**GIVEN RECORDS:**
+-------+

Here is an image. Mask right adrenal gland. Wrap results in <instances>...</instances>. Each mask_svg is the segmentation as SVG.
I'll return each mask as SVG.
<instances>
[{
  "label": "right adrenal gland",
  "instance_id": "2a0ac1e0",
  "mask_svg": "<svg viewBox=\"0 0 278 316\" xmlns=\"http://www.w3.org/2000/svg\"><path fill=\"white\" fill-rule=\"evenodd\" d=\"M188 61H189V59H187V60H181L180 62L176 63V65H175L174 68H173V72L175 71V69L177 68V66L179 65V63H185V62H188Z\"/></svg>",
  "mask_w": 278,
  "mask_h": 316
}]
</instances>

+-------+

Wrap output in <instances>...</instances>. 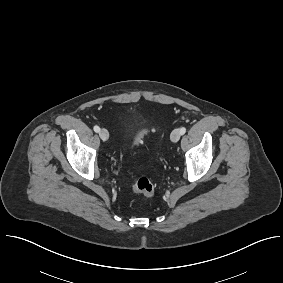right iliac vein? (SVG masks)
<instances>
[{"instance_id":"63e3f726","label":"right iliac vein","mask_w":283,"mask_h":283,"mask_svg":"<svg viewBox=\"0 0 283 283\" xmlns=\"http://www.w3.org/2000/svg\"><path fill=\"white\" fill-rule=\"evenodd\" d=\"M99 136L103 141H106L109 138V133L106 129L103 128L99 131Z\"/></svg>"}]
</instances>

+-------+

**PROBLEM:**
Collect every line of the records above that contains the word "adrenal".

**EXERCISE RESULT:**
Here is an image. Mask right adrenal gland. Wrap results in <instances>...</instances>. Each mask_svg is the segmentation as SVG.
  "label": "right adrenal gland",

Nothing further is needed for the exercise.